Michael Palmer said:


> Did you ever see brood in any of them?


These were queenright from day one, having been removed from other hives used for brood or because they were too mean.




Michael Palmer said:


> You say that you made up #2 in mid summer...didn't you have a drought and very hot in mid-summer.


The one that survived was made after the flow was over. This was more or less a normal summer, if there is such a thing anymore. Last year was the bad one. This year was actually the best year I've had.




Michael Palmer said:


> Something went wrong with a couple nucs in a poor season, and you really should try again.


Nothing went wrong. I have harsh summers, prone to robbing episodes. http://youtu.be/uLlbuwJUg2U It was an experiment and it proved something. I would try making nucs in the fall, but my fall flow is so small and unreliable. Big hives are what it takes to do well through the summer here. I keep saying there's a reason there are no commercial beekeepers around here.


----------



## WWW (Feb 6, 2011)

Solomon, 
I understand that you are a treatment free beekeeper so I was curious if a heavy mite load could have caused their demise; did you checks on mite loads in these nuc's during this experiment? By the way, I set out six swarm traps this year and never even got a nibble, I am done with that experiment as well.


----------



## Solomon Parker (Dec 21, 2002)

There were no obvious signs of a heavy mite load. The hives were fairly clean.
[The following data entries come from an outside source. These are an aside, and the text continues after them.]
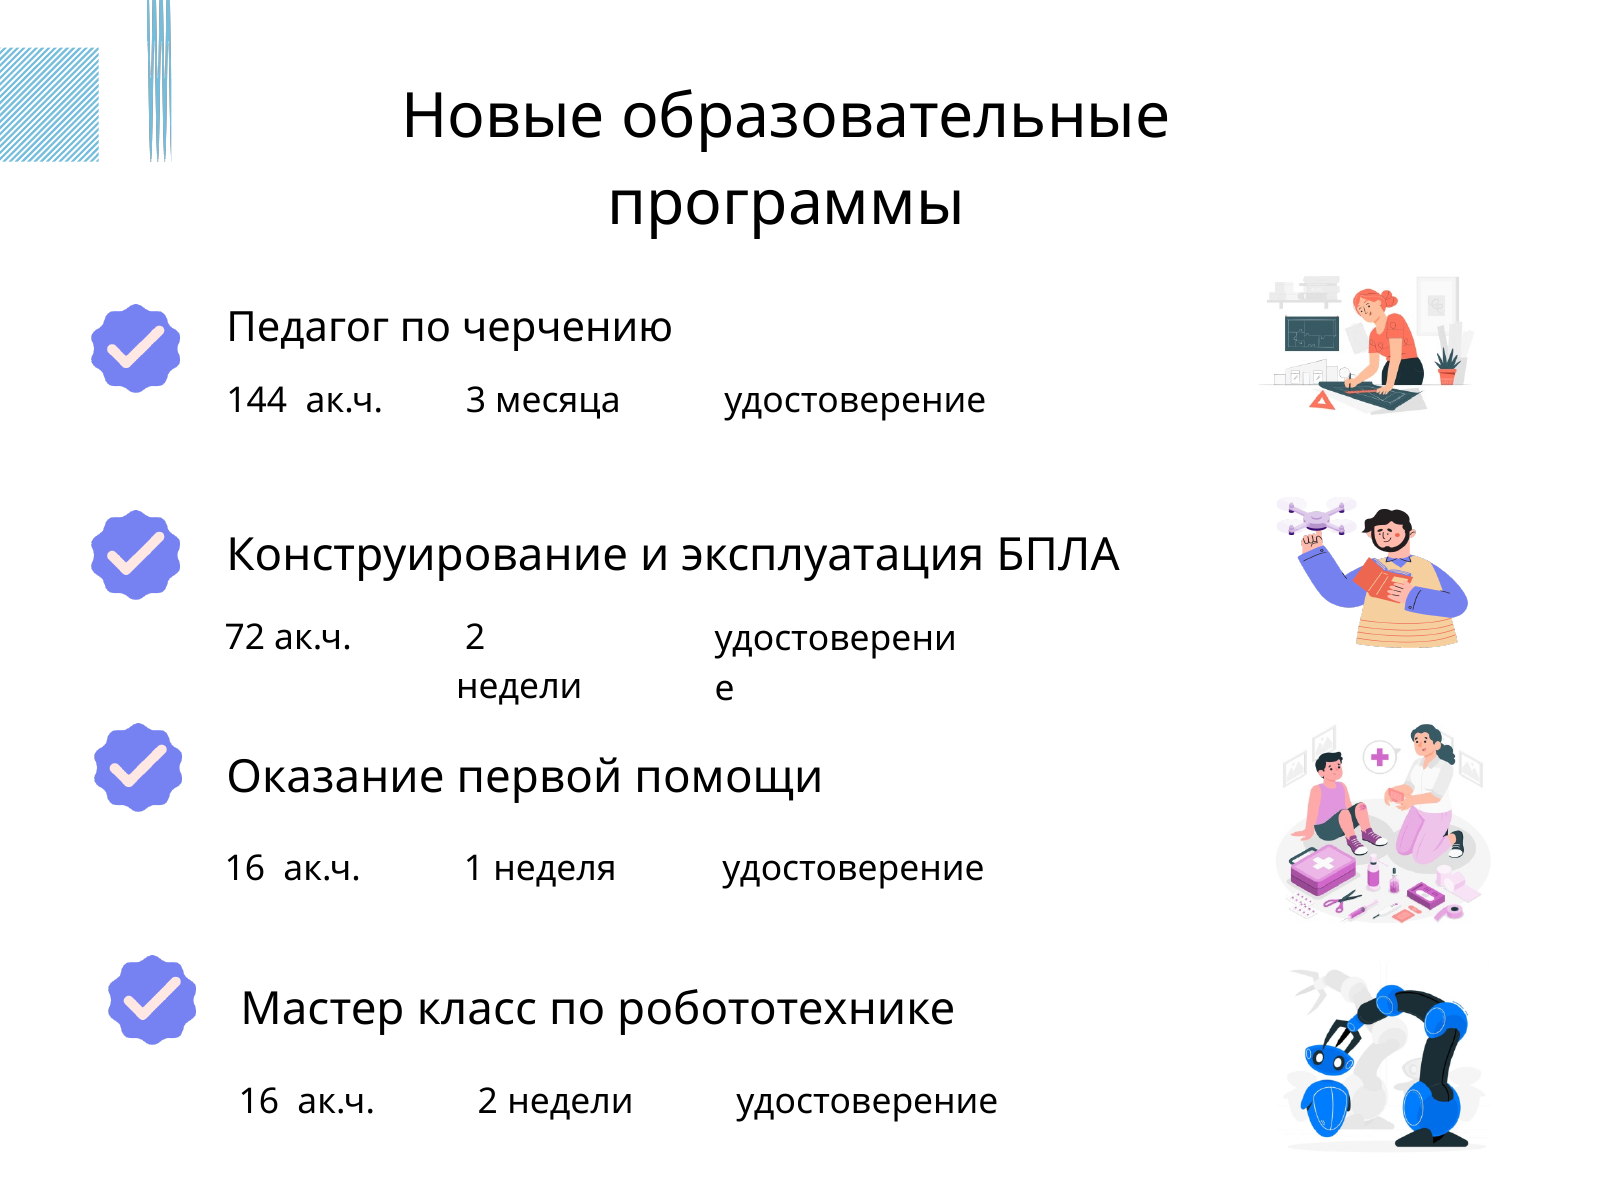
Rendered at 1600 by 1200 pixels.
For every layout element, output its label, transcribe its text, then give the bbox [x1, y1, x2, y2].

text_box [107, 955, 197, 1045]
text_box 16 ак.ч. [224, 838, 390, 888]
text_box Педагог по черчению [226, 285, 1245, 350]
text_box удостоверение [714, 608, 976, 708]
text_box 2 недели [455, 606, 622, 707]
text_box 3 месяца [465, 370, 631, 420]
text_box 72 ак.ч. [224, 606, 390, 657]
text_box 1 неделя [463, 838, 629, 888]
text_box 16 ак.ч. [238, 1070, 404, 1121]
text_box удостоверение [724, 370, 1000, 420]
picture [1273, 714, 1493, 934]
text_box удостоверение [736, 1070, 1012, 1121]
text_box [1276, 497, 1470, 655]
text_box Мастер класс по робототехнике [240, 969, 1271, 1034]
text_box Оказание первой помощи [226, 737, 1268, 802]
text_box [90, 304, 181, 394]
text_box Новые образовательные программы [180, 62, 1393, 238]
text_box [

I do have one hive that happens to have a screened bottom board which is blocked off with a piece of cardboard and there were some mites down there, but that hive did pretty good this year.


----------



## sfisher (Sep 22, 2009)

Thats some nasty robbing!


----------



## Michael Palmer (Dec 29, 2006)

Would setting them up earlier be more successful?

The idea isn't to set up and winter nucs in "nuc" boxes. It's about using your extra brood and bees...maybe from non-productive colonies to use as the startings of your future stocks. Perhaps you need to get them going earlies to they have a population that can defend itself.


----------



## Solomon Parker (Dec 21, 2002)

They were made up as early as they could be. They did well, drawing comb, brooding, making honey, but they didn't have the space to store honey for the summer. They probably starved. In some years, my summer dearth can be as long as the winter one. This last winter, I had dandelions blooming the whole winter long. The same could not be said for the summer.

For me, nucs are a solution that doesn't fit my equation year 'round. They work well in spring when there are plenty of flowers available and I'm making nucs and selling them. But once that cycle is over, it's time to consolidate hives that haven't grown from 5 frames to ten.

Now I'm going to have to change my plan. My website will need a lot of updating to reflect these results.


----------